15 November 2025
Despite the most appalling interference by the Minister of Higher education and Research, yielding to pressure from right-wing media and pro-Israel interests in France, and despite the abysmal complacency of a magistrate who refused to reverse the Minister’s objection, the organisers of the international conference on Palestine have seen to it that the conference has gone ahead. Even at this late hour, it seems that officials in France are still unaware that pro-Israel interests conflate anti-Zionism with antisemitism in order to obstruct the efforts of academics and activists to alert the public to the genocide taking place in Gaza and the OPT. Here is a report from the Association France Palestine Solidarite.
French academics have accused the government of bowing to pro-Israel pressure after the Collège de France canceled a major conference on Palestine.
13 November 2025
France is facing an unusual wave of anger in academia after the Collège de France, France’s prestigious five-century-old university, canceled an international symposium on Palestine, prompting accusations that political pressure and lobby interests have taken precedence over fundamental commitments to academic freedom.
What began as a routine academic meeting has morphed into a broader debate about censorship, state interference and shrinking space for discussion in French universities on the Palestinian issue.
The two-day conference, entitled “Palestine and Europe: The Weight of the Past and Contemporary Dynamics,” was organized by the Chair of Contemporary History of the Arab World at the Collège de France, in partnership with the Arab Center for Political Studies and Research in Paris.
The forum was scheduled to take place on 13 and 14 November with speakers from leading institutions in Europe, North America and the Arab world, with the aim of exploring Palestine’s place in European intellectual and political history.
The event was abruptly canceled after several days of online turmoil and complaints from right-wing and pro-Israel media outlets and activists.
France’s Minister of Higher Education, Philippe Baptiste, later publicly endorsed the censorship, calling the symposium “activist” and academically questionable, prompting a backlash from scholars who saw it as an example of how the Macron government controls the limits of authorized academic research.
Organizers said the decision was made over a long weekend, which left them scrambling to reorganize.
In a press release issued on Wednesday, they confirmed that the conference would take place, but not at the Collège de France.
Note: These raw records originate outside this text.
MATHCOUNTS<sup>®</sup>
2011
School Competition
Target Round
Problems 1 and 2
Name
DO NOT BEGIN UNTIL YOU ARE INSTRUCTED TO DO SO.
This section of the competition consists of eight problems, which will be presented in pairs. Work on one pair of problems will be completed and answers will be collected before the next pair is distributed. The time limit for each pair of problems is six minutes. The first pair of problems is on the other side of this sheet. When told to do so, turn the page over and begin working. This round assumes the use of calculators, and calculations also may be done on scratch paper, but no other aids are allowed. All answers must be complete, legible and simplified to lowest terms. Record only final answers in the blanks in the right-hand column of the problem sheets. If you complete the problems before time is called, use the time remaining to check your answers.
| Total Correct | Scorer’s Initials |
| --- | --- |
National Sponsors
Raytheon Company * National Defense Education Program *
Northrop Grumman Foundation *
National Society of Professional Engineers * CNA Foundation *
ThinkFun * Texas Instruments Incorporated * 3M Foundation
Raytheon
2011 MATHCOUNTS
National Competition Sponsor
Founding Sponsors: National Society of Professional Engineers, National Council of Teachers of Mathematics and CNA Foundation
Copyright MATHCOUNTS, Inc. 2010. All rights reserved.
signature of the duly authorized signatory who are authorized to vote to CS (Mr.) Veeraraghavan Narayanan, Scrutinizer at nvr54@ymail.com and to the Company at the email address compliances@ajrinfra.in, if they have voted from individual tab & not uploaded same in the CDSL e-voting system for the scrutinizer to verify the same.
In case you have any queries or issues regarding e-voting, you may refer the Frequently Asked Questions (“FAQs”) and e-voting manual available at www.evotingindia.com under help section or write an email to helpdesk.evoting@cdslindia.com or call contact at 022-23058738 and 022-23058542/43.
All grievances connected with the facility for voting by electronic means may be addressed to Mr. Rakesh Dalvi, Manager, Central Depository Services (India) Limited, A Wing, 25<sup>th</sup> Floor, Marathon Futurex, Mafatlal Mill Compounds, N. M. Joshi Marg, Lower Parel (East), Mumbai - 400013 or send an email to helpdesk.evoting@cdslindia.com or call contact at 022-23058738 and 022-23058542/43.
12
They thanked the speakers who chose to travel to Paris despite the uncertainty and said that this last-minute cancellation showed that academic work was under threat.
“The last-minute cancellation has shown how vulnerable academic work has become to political pressures, but the conference will go ahead as planned, and we invite institutions and the public to join us in defending freedom of research, teaching and debate,” the statement said.
The organisers also announced that the conference would be broadcast live in its entirety and encouraged universities, cultural centres and NGOs to open viewing spaces for students and the general public to follow the sessions.
This feeling of mistrust was accentuated after the French administrative courts refused to annul the annulment. On Wednesday evening, the Paris branch of the Arab Center said that the emergency judge of the administrative court had rejected its appeal.
The court ruled that the Collège de France’s decision did not constitute a serious and manifest infringement of freedom of expression, freedom of assembly or academic freedom.
He accepted the College’s argument that an incident of graffiti outside its building was relevant to the safety assessment, even though the graffiti was directed at a professor unrelated to and unrelated to the symposium.
For the organizers, this was a worrying signal that set a precedent that graffiti on a public wall could give the government a justification for cancelling an international university event.
“A simple graffiti on a public wall is now enough to cancel an international conference bringing together renowned researchers and specialists,” the organizers said in a statement. “This decision is a dangerous blow to academic freedom.”
They also warned that the judge’s suggestion to hold the symposium behind closed doors and without an audience undermined the very idea of a university as a space for open debate.
“The judge’s view that holding the conference behind closed doors, without an audience and exclusively online, is an acceptable solution is, in our view, a rejection of the very idea of the university as a space open to dialogue and free debate.”
Four major Middle Eastern studies associations, Germany’s DAVO, Britain’s BRISMES, Italy’s SeSaMO and America’s MESA, expressed their concern about the cancellation in a joint letter with a firm tone addressed to the French authorities.
“To misrepresent rigorous academic work as partisan undermines the very principles of historical and social research,” the letter says. “Such interference threatens pluralism, cools critical inquiry, and risks encouraging broader attacks on academic freedom in France and beyond.”
The letter describes this decision as a violation of France’s obligations under national, European and international law, and lists specific legal safeguards that protect academic freedom.
She also warned that arguments about academic rigor and activism were misused to suppress legitimate research, pointing out that “similar accusations have been repeatedly used to delegitimize scholars and restrict pluralistic academic debate, often by instrumentalizing accusations of support for political Islam, terrorism and anti-Semitism”.
The associations urged the French government and the Collège de France to apologize, allow the conference to take place at its original premises, and publicly reaffirm their commitment to the freedom of academic research.
They also called on the authorities to protect researchers from political intimidation.